一つは「26Aroha」プロジェクト、4階建で13世帯が居住している。これはコーポラティブ方式ではなく、事業がいて賃貸スタイル。元々ここに土地を持っていて、土地の仕入れがなかったことが助かった、とオーナーさんはおっしゃっておられた。

 ニュージーランドはここ数十年で経済発展を遂げ、今や平均年収は日本の1.5倍ほど、と聞いた。全人口が500万人ほどの国だが、そのうち165万人ほど、すなわち3割の人がオークランド周辺に住んでいるとのこと。よって、オークランドの地価の高騰や住宅事情が悪化し、どんどん郊外へ住宅がスプロールしている状況が見て取れた。
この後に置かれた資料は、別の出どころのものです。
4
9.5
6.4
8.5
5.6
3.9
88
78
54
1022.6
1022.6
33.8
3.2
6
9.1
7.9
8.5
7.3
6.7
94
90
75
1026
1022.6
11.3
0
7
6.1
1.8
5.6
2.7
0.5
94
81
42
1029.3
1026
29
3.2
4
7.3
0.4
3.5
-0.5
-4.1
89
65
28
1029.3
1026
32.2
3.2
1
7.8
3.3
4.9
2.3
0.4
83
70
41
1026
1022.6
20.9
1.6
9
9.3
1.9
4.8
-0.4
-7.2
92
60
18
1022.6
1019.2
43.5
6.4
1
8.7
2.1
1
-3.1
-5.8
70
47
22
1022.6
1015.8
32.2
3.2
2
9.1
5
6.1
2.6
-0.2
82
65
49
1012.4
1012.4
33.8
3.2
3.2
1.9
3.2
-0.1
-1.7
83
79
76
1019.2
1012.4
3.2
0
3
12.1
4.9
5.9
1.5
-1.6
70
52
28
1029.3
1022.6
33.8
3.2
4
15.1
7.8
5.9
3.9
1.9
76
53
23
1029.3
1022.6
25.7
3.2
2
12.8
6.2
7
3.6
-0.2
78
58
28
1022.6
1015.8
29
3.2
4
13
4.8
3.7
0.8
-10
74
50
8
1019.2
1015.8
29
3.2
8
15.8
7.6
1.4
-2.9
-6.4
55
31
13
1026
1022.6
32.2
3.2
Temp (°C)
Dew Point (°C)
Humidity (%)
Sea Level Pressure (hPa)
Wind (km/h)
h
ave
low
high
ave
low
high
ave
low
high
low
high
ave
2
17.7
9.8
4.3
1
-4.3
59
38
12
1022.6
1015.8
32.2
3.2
オークランド郊外の新興住宅地 日本の地方都市の郊外を見るようだ

 20年前に訪れたときは、オークランドの郊外に土地が広々と広がる中に、ゆったりとした平屋の住宅が建っている、という印象だったのだが、今回訪問してみると、長屋形式の2階建、3階建の集合住宅が多く目についた。つまり、土地の高騰でそうせざるを得ない、ということなのだろう。
 若年層にとっては、住宅を購入することが難しくなっており、問題になっている、とのこと。しかし逆の視点で見れば、そうした状況は「集住」を促し、その背後の仕立てとして、「互助的な暮らし」を備えておく、という機会にもなるかもしれない、とポジティブに考えてみる。

ちなみに、「26Aroha」という名称は道の名前と番地だそうで、住所がそのままこのコハウジングの名称になっている。「Alohaって、ハワイ語なんですよね?」と不思議そうに聞くと、「マオリ語でもArohaという言葉があり、愛、という意味です。」というお答え。
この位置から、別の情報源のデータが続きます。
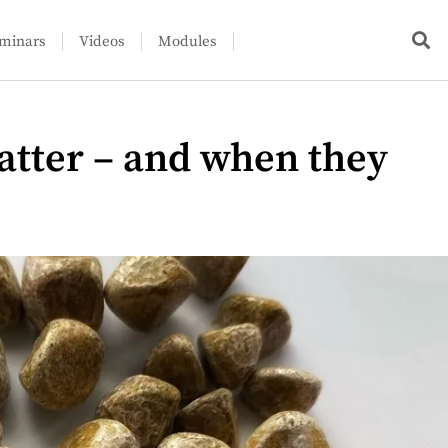
minars
Videos
Modules
atter – and when they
 各住戸縦長の間取りで、一軒、見学させてもらうことができた。目測だとおおよそ幅二間半くらい、奥行きは七、八間はある感じだ。
 内装の壁にはブロックが使用されていて、ダイレクトゲインで室内の蓄熱を促して必要以上の暖房はつけないようにしている工夫だという。ちなみに、オークランドは気候がマイルドで、夏の冷房はあまり使わないという。なので、エアコンは最近設置した、という話をよく聞いた。暖房側は小さな輻射パネルが居間に一台設置してあるだけ。シャワーは屋上に設置してある、太陽熱温水器からの熱供給を受けているという。
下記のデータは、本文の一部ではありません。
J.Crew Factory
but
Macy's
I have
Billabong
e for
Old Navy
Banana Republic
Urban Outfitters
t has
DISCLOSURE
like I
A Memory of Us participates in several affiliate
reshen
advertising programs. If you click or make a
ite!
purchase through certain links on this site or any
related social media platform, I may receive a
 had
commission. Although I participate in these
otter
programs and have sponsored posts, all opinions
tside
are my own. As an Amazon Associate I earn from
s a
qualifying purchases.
 コモンスペースを屋上に設け、共有ランドリーや集会スペース、コーヒーコーナーを用意。都会型の集住スタイルではお約束的なプランニングでもある。
 エコロジカルに暮らしたいので、洗剤の類はオーナー側が用意して、環境配慮型のものを置いているという。

屋上のコモンルーム
共同菜園

 もう一つは「Gray Lynn」という名前のコハウジング。3階建で20世帯の集合住宅。分譲タイプのコーポラティブだ。ここは都会ながら敷地の中心部に豊かな菜園とコモンハウスを設け、緑が充実していた。土地の価格が高騰している中、よくこれだけゆったりと中庭を確保できたな、と感心した。ただ、全体のプロジェクト費を聞くと外構まで入れて約20億円、ということだったので、一世帯あたり平均1億円の負担になる。オークランドの食事の物価だけで言えば、ラーメンが一杯2000円近くしたので、生活感覚としては日本の倍近いのではないか、と思う。不動産価格も倍とはならないかもしれないが、向こうの感覚だと日本円にして5、6000万円というところなのだろう。価格がオークランドの相場と比べて高い安いは一概には言えないかもしれないが、健康的なコミュニティと菜園やコモンハウスのような仕立てが手に入るのなら、必ずしも高くはないのではないか。

 26Arohaのオーナーも言われていたが、都会には都会の良い集住スタイルがあるのではないか、と。オークランド市内はバス網が発達しているので、仕事への通勤は難なくできるし、スーパーがすぐ隣にあるのも重要なファクターだとのこと。なので、両プロジェクトとも駐車場が限定的にしかない。むしろ駐輪場を大きく設けている。駐車場にはシェアカーが配備されていて、融通しあって利用しているという。都会型、ということで出来るだけ車を排除する意識で計画されている。オークランド市内ぐらいなら自転車でも十分回れる距離感なので、自転車での移動を基本にしている、ということだろう。

 建物が囲むようにして配置されている菜園、コモンハウスともいずれも住民同士の関わりしろをどう確保するか、なかなか良くできていた。そのほか、工作用の工房が設けられ、菜園に付随して雨水利用などの仕組みが設えられていて、この辺りのアイテムは、こうした暮らしにはお約束だといえよう。
 後者の案内役はここに住み、設計も担当した建築家のトムさん。(どこかのプロジェクトに似ているなあ、、、)
太陽光発電、太陽熱給湯器はこれもまたお約束な感じ。いずれも自給率は高いとのこと。

豊かな中間領域 東京では建蔽率いっぱいに建てるので無理か、、、、
住民で共同で耕す菜園

 土地、建物のコストの高騰で住宅の取得が難しくなっている中でこうしたプロジェクトもコスト的難しい面もあるが、エココミュニティに関心のある住まい手も増えていて、需要はあるということである。
 日本の都市近郊でのこうした類のプロジェクトはいくつかあるが、今後さらにこうしたことの可能性はあるのではないか、と思う。